• _What needs to be done_
Please restate each entry below, word for word.

• _Excerpted data_
━━━━━━━━━━

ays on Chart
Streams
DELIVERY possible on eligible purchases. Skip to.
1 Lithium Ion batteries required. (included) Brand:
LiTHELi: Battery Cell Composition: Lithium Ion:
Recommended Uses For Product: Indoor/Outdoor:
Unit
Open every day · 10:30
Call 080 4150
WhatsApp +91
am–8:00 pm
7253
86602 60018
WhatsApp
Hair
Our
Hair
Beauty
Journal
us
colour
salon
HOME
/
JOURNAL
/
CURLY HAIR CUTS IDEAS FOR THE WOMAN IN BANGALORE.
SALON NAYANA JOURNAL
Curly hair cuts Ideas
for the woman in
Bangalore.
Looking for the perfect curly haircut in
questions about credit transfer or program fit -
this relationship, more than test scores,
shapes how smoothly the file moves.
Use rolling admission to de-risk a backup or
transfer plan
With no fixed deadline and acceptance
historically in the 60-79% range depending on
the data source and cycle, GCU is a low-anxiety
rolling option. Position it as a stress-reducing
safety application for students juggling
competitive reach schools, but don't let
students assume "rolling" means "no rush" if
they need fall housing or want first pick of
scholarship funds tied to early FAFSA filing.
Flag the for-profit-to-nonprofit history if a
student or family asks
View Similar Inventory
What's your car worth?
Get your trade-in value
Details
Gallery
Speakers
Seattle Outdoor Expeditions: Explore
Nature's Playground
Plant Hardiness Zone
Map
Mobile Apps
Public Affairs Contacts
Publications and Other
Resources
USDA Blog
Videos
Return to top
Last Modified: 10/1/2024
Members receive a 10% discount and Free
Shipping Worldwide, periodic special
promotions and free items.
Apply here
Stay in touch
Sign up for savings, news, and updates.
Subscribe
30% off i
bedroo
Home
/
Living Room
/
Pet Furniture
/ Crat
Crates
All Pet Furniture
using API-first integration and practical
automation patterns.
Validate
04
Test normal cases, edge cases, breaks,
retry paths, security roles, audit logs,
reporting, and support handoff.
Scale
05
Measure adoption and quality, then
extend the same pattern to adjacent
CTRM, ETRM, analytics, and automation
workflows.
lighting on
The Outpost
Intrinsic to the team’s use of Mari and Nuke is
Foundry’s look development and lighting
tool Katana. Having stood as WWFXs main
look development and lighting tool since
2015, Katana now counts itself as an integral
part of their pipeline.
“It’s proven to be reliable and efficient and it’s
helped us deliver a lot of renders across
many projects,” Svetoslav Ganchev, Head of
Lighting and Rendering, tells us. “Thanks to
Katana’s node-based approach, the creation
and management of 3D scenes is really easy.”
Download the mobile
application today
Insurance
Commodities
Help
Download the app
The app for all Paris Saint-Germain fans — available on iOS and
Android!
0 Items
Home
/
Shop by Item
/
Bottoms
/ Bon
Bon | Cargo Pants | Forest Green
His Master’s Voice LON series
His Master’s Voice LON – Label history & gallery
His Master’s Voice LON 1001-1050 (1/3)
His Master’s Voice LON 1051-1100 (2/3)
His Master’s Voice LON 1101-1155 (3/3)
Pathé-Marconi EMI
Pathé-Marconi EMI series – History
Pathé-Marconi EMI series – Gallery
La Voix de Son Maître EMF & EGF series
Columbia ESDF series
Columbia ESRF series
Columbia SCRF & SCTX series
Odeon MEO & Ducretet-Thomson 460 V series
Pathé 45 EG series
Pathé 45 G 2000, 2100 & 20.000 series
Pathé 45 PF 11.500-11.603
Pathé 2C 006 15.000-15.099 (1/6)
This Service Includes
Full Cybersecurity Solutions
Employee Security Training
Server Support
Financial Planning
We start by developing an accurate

━━━━━━━━━━

• _Solution below_
ays on Chart
Streams
DELIVERY possible on eligible purchases. Skip to.
1 Lithium Ion batteries required. (included) Brand:
LiTHELi: Battery Cell Composition: Lithium Ion:
Recommended Uses For Product: Indoor/Outdoor:
Unit
Open every day · 10:30
Call 080 4150
WhatsApp +91
am–8:00 pm
7253
86602 60018
WhatsApp
Hair
Our
Hair
Beauty
Journal
us
colour
salon
HOME
/
JOURNAL
/
CURLY HAIR CUTS IDEAS FOR THE WOMAN IN BANGALORE.
SALON NAYANA JOURNAL
Curly hair cuts Ideas
for the woman in
Bangalore.
Looking for the perfect curly haircut in
questions about credit transfer or program fit -
this relationship, more than test scores,
shapes how smoothly the file moves.
Use rolling admission to de-risk a backup or
transfer plan
With no fixed deadline and acceptance
historically in the 60-79% range depending on
the data source and cycle, GCU is a low-anxiety
rolling option. Position it as a stress-reducing
safety application for students juggling
competitive reach schools, but don't let
students assume "rolling" means "no rush" if
they need fall housing or want first pick of
scholarship funds tied to early FAFSA filing.
Flag the for-profit-to-nonprofit history if a
student or family asks
View Similar Inventory
What's your car worth?
Get your trade-in value
Details
Gallery
Speakers
Seattle Outdoor Expeditions: Explore
Nature's Playground
Plant Hardiness Zone
Map
Mobile Apps
Public Affairs Contacts
Publications and Other
Resources
USDA Blog
Videos
Return to top
Last Modified: 10/1/2024
Members receive a 10% discount and Free
Shipping Worldwide, periodic special
promotions and free items.
Apply here
Stay in touch
Sign up for savings, news, and updates.
Subscribe
30% off i
bedroo
Home
/
Living Room
/
Pet Furniture
/ Crat
Crates
All Pet Furniture
using API-first integration and practical
automation patterns.
Validate
04
Test normal cases, edge cases, breaks,
retry paths, security roles, audit logs,
reporting, and support handoff.
Scale
05
Measure adoption and quality, then
extend the same pattern to adjacent
CTRM, ETRM, analytics, and automation
workflows.
lighting on
The Outpost
Intrinsic to the team’s use of Mari and Nuke is
Foundry’s look development and lighting
tool Katana. Having stood as WWFXs main
look development and lighting tool since
2015, Katana now counts itself as an integral
part of their pipeline.
“It’s proven to be reliable and efficient and it’s
helped us deliver a lot of renders across
many projects,” Svetoslav Ganchev, Head of
Lighting and Rendering, tells us. “Thanks to
Katana’s node-based approach, the creation
and management of 3D scenes is really easy.”
Download the mobile
application today
Insurance
Commodities
Help
Download the app
The app for all Paris Saint-Germain fans — available on iOS and
Android!
0 Items
Home
/
Shop by Item
/
Bottoms
/ Bon
Bon | Cargo Pants | Forest Green
His Master’s Voice LON series
His Master’s Voice LON – Label history & gallery
His Master’s Voice LON 1001-1050 (1/3)
His Master’s Voice LON 1051-1100 (2/3)
His Master’s Voice LON 1101-1155 (3/3)
Pathé-Marconi EMI
Pathé-Marconi EMI series – History
Pathé-Marconi EMI series – Gallery
La Voix de Son Maître EMF & EGF series
Columbia ESDF series
Columbia ESRF series
Columbia SCRF & SCTX series
Odeon MEO & Ducretet-Thomson 460 V series
Pathé 45 EG series
Pathé 45 G 2000, 2100 & 20.000 series
Pathé 45 PF 11.500-11.603
Pathé 2C 006 15.000-15.099 (1/6)
This Service Includes
Full Cybersecurity Solutions
Employee Security Training
Server Support
Financial Planning
We start by developing an accurate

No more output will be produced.